### Extract provided

+ + +

The results of a "full federal survey" at Down East Community Hospital (DECH) that was completed April 10 by the Department of Health and Human Services (DHHS) on behalf of the Centers for Medicare & Medicaid Services (CMS) were released on May 20.

The results of a "full federal survey" at Down East Community Hospital (DECH) that was completed April 10 by the Department of Health and Human Services (DHHS) on behalf of the Centers for Medicare & Medicaid Services (CMS) were released on May 20. The release included a 59-page document listing deficiencies found by the survey team and a 91-page Corrective Action Plan developed in response by the hospital. According to Catherine Cobb of DHHS, the hospital's plan was found acceptable after it had been returned for a number of revisions.

In February, DECH had its license downgraded to "conditional" by the license and regulatory division of Maine DHHS. Last month, CMS, the federal agency, had placed DECH in "immediate jeopardy" status because of numerous failings in its emergency department. The hospital was able to clear that status with a plan to correct the problems only a day before its impending removal from participation in the Medicare program on April 15. The full federal survey commenced following complaints that dated to January 2008 and brought the critical access hospital under almost continuous state and federal scrutiny.

+ + +

### Study questions
(a) In the article on the Down East Community Hospital survey, how many pages long was the Corrective Action Plan that the hospital developed?
(b) Pick up the article on the Down East Community Hospital survey after its last sentence and continue it.

+ + +

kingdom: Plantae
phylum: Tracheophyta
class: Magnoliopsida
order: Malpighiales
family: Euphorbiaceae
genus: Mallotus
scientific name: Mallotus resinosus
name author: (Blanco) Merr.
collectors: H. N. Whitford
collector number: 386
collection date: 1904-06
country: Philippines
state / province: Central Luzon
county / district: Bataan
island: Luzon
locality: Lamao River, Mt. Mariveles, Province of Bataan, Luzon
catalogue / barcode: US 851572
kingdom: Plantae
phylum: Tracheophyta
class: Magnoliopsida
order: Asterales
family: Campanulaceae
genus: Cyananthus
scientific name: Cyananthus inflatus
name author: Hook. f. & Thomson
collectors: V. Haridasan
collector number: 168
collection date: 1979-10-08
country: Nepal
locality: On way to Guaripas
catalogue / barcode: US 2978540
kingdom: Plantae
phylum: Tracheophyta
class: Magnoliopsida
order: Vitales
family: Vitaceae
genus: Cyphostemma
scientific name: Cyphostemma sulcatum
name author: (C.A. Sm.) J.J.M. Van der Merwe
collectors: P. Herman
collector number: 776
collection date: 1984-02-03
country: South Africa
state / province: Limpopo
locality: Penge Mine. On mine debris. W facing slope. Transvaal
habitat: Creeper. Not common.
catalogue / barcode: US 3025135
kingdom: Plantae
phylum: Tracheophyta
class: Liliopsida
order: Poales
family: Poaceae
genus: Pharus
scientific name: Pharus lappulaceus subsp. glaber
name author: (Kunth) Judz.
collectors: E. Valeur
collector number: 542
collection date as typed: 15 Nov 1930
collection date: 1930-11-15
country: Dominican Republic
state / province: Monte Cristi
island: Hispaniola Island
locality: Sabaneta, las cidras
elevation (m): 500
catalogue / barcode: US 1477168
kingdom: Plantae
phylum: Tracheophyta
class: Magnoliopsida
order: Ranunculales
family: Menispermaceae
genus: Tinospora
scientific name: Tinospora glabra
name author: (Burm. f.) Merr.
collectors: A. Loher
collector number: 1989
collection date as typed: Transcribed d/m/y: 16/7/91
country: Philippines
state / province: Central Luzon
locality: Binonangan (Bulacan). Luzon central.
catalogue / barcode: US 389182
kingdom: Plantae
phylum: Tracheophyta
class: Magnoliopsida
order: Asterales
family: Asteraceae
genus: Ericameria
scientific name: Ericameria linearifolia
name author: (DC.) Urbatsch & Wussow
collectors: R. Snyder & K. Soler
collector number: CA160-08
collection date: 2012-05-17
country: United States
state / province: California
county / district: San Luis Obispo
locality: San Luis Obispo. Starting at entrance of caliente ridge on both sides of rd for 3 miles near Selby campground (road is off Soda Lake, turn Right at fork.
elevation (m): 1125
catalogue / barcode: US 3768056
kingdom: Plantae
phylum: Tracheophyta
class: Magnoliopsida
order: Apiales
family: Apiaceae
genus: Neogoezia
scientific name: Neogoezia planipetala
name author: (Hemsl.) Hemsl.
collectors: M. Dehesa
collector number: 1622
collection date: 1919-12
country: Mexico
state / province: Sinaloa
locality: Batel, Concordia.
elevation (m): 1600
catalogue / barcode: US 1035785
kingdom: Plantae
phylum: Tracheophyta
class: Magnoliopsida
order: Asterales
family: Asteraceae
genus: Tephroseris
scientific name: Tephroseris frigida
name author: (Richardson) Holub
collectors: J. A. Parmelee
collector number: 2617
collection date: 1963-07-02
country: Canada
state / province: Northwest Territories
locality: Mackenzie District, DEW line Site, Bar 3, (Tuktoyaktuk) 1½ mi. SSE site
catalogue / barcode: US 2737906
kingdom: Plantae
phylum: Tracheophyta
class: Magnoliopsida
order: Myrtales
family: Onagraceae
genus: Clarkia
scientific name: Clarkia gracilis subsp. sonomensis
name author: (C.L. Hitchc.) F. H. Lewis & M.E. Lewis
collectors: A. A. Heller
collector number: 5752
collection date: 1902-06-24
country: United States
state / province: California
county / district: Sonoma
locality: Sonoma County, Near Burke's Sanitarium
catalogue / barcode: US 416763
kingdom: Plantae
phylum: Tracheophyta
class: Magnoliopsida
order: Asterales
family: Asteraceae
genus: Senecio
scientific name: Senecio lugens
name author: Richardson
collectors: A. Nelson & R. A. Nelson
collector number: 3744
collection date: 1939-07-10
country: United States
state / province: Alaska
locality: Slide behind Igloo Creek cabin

+ + +

### Answers by item
(a) 91 pages.

(b)
In the release of the survey results, six general areas of noncompliance were identified: federal, state and local laws; emergency services; physical plant and environment; organizational structure; provision of services; and periodic evaluation and quality assurance review. The report cites instances and examples under in each area to support the finding of noncompliance.

Specific concerns involve policies and recordkeeping regarding restraint or seclusion of patients; overlapping services performed by practical and registered nurses; emergency department procedures; emergency care for newborns, especially those with in utero exposure to addictive drugs; failures to meet building code requirements for life/fire safety; failures of the governing body to "assume full legal responsibility" for the quality of patient care; inadequate ongoing staff education programs; maintenance of medical records according to the policy established; apprising patients of their rights; monitoring quality of contracted services.

The hospital's corrective action plan was briefly discussed with Robin Popp, a hospital spokesperson, and Jackie MacIntyre, vice president for quality improvement. While the two emphasized that the planners gave equal consideration to correcting all the deficiencies cited, they did acknowledge that significant attention was devoted to obstetric and neonatal care and emergency department services. In both departments, the hospital has begun "100% chart review" of all cases. In addition, they said, changes in policies, job descriptions, upgrades in physician certification, staff education, and other measures have been instituted.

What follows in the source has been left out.